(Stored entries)
****

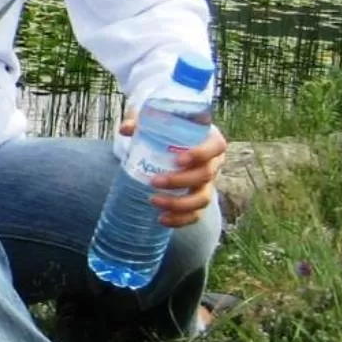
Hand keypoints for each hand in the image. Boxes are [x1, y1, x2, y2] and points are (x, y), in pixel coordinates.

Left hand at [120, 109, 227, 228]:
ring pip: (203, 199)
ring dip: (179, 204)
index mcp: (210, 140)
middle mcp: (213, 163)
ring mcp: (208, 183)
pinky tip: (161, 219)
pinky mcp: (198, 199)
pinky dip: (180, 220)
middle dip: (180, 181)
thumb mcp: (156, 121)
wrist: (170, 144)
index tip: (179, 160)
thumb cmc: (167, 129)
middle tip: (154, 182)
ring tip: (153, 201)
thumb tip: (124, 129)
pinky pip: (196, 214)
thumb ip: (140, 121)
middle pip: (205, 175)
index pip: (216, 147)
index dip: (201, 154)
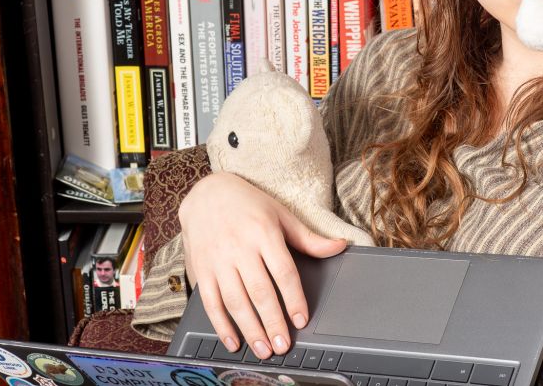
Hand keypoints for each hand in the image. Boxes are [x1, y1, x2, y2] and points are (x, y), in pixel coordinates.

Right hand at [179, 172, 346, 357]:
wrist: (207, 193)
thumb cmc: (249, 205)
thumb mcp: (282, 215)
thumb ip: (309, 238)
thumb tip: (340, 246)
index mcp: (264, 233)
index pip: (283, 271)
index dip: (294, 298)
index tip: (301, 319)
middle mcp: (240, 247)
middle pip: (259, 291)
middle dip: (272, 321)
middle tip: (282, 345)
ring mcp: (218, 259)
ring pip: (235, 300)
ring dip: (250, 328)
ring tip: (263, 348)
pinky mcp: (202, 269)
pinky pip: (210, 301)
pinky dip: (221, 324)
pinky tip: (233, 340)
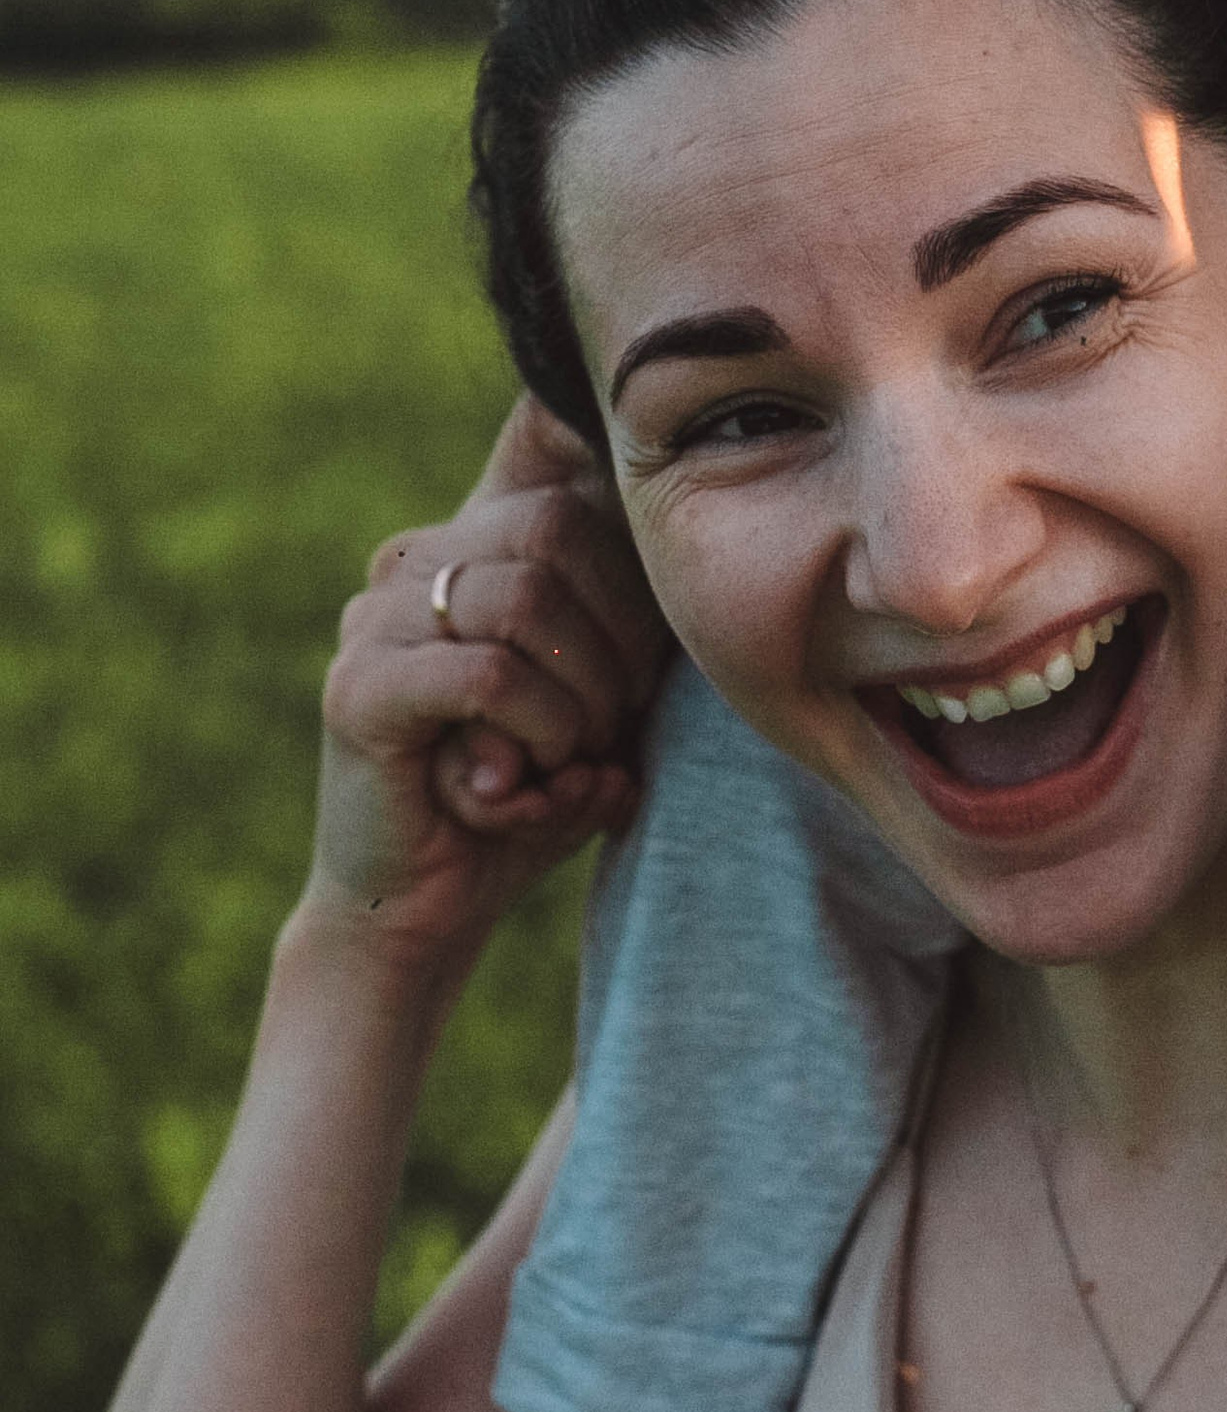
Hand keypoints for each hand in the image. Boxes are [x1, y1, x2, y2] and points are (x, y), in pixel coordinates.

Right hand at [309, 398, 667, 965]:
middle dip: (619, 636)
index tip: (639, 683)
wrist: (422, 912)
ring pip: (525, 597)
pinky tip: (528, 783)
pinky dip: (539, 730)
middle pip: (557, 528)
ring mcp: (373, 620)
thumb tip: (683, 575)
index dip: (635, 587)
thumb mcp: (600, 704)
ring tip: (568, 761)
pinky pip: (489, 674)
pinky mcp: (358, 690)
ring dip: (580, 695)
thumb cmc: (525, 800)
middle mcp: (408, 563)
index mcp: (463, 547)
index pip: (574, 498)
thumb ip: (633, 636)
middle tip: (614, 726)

****

[Your task]
Please transcribe all of the records above exactly, leaving out any pictures.

[Solution for this task]
Hand keypoints for each hand in the image. Boxes are [x1, y1, x2, y2] and points are (x, y), in pixel coordinates.

Left hand at [120, 109, 227, 228]:
ring pip: (203, 199)
ring dip: (179, 204)
index mcp: (210, 140)
middle mcp: (213, 163)
ring mcp: (208, 183)
pinky tip: (161, 219)
pinky mcp: (198, 199)
pinky dip: (180, 220)
middle dip: (180, 181)
thumb mcp: (156, 121)
wrist: (170, 144)
index tip: (179, 160)
thumb cmc: (167, 129)
middle tip: (154, 182)
ring tip: (153, 201)
thumb tip: (124, 129)
pinky pip: (196, 214)
thumb ip: (140, 121)
middle pip: (205, 175)
index pip: (216, 147)
index dip: (201, 154)
Hand keypoints for each hand in the image. Boxes are [x1, y1, x2, y2] and points are (x, y), in pixel coordinates.

Right hand at [179, 172, 346, 357]:
wrist: (207, 193)
thumb cmc: (249, 205)
thumb mcp: (282, 215)
thumb ip: (309, 238)
thumb tip: (340, 246)
index mcp: (264, 233)
index pip: (283, 271)
index dip: (294, 298)
index tip: (301, 319)
middle mcp: (240, 247)
middle pip: (259, 291)
middle dip: (272, 321)
middle tip: (282, 345)
ring mcp: (218, 259)
ring pip: (235, 300)
ring dip: (250, 328)
ring tip: (263, 348)
pinky mcp: (202, 269)
pinky pip: (210, 301)
pinky dip: (221, 324)
pinky tip: (233, 340)
Hand keypoints for each hand in the image. Boxes are [x1, y1, x2, y2] and points are (x, y), in pixel coordinates.

Right hand at [309, 398, 667, 965]:
middle dip: (619, 636)
index tip: (639, 683)
wrist: (422, 912)
ring pip: (525, 597)
pinky tip: (528, 783)
pinky dip: (539, 730)
middle pip: (557, 528)
ring mcp: (373, 620)
thumb tip: (683, 575)
index dip: (635, 587)
thumb mcp: (600, 704)
ring tip: (568, 761)
pinky pip: (489, 674)
pinky mcp: (358, 690)
ring dip: (580, 695)
thumb cmc: (525, 800)
middle mcp: (408, 563)
index mcp: (463, 547)
index pip: (574, 498)
thumb ip: (633, 636)
middle tip: (614, 726)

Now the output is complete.